Sur son téléphone s’affichent en permanence les remontées de ses homologues de réanimation de toutes les structures toulousaines : « En plus de la régulation du SAMU, nous ajustons sans arrêt la répartition des lits. » A ce jour, les taux d’occupation de patients atteints du Covid-19 en réanimation vont de 20 % à 50 %, évalue-t-il, le haut de la fourchette concernant plutôt les hôpitaux publics.

En centre-ville, à la clinique privée Pasteur, qui compte seize lits de réanimation, quatre lits sont occupés par des malades du Covid-19. Soit déjà le maximum atteint lors de la première vague. Dans les prochains jours, il faudra porter cette capacité à huit lits. « C’est la première fois qu’on montera aussi haut », dit la médecin anesthésiste-réanimatrice Madeleine Croute-Bayle. Ce qui n’a rien d’évident pour l’établissement spécialisé en cancérologie et chirurgie cardiaque, peu propice à la « déprogrammation », qui compte également 6 patients atteints du Covid-19 en soins continus, 9 en hospitalisation conventionnelle, ainsi que 52 pris en charge en hospitalisation à domicile.

« Cette stratégie progressive, où l’on partage l’effort et où l’on s’adapte à la montée en charge par palier, permet de ne pas déprogrammer massivement, et de se retrouver avec des lits vides comme on l’a vécu en mars, on ne veut pas refaire la même erreur », souligne celle que tout le monde surnomme « Maddy » dans les couloirs, également directrice médicale de la cellule de crise de la clinique. A l’époque, tous les établissements avaient déprogrammé la quasi-totalité de leur activité – sauf urgences – mais beaucoup n’avaient pas vu arriver un afflux de patients touchés par le Covid-19, la vague étant restée limitée.

Tenir « sans épuiser » le personnel soignant

Couloirs et vestiaires spéciaux pour le « circuit Covid », cadre en Plexiglas pour encadrer les brancards, poignées à « coudes » rouges sur les portes, formation des personnels, réorganisation des services… « La vague est supérieure à ce qu’on a connu en mars, mais étrangement peut-être, on se sent plus prêt », dit le directeur, Dominique Pon. La même inquiétude domine néanmoins dans l’ensemble des établissements, sur le nerf de la guerre : le personnel soignant. « Il faut tenir sur le long terme, sans épuiser les gens », reprend-il.

Parmi les difficultés, le temps consacré au remplacement des tenues de protection et à la prise en charge des malades contaminés par le coronavirus revient sans arrêt dans la bouche des praticiens. « C’est facile de s’habiller, le risque le plus important, c’est quand on se déshabille », souligne l’anesthésiste-réanimatrice Hélène Charbonneau, qui enfile sa surblouse et le matériel de protection pour entrer dans une chambre d’un patient atteint du Covid-19 en réanimation.
--------------------------------
TRAVAIL DEMANDÉ >>
Reproduisez fidèlement le passage du texte sur la réanimation à Toulouse face au Covid-19 compris entre « Sur son téléphone » et « les hôpitaux publics. », ces deux extraits inclus. Appuyez-vous uniquement sur le texte.

DONNÉES RECUEILLIES >>
--------------------------------
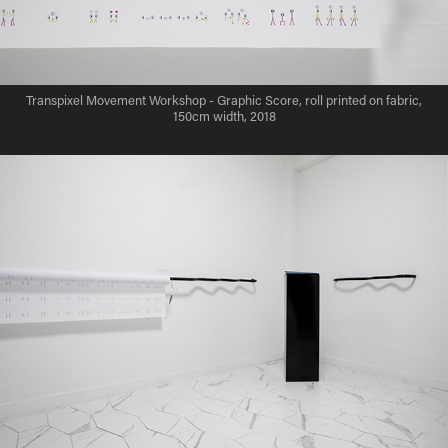
Transpixel Movement Workshop - Graphic Score, roll printed on fabric,
150cm width, 2018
--------------------------------
RÉPONSE PROPOSÉE >>
Sur son téléphone s’affichent en permanence les remontées de ses homologues de réanimation de toutes les structures toulousaines : « En plus de la régulation du SAMU, nous ajustons sans arrêt la répartition des lits. » A ce jour, les taux d’occupation de patients atteints du Covid-19 en réanimation vont de 20 % à 50 %, évalue-t-il, le haut de la fourchette concernant plutôt les hôpitaux publics.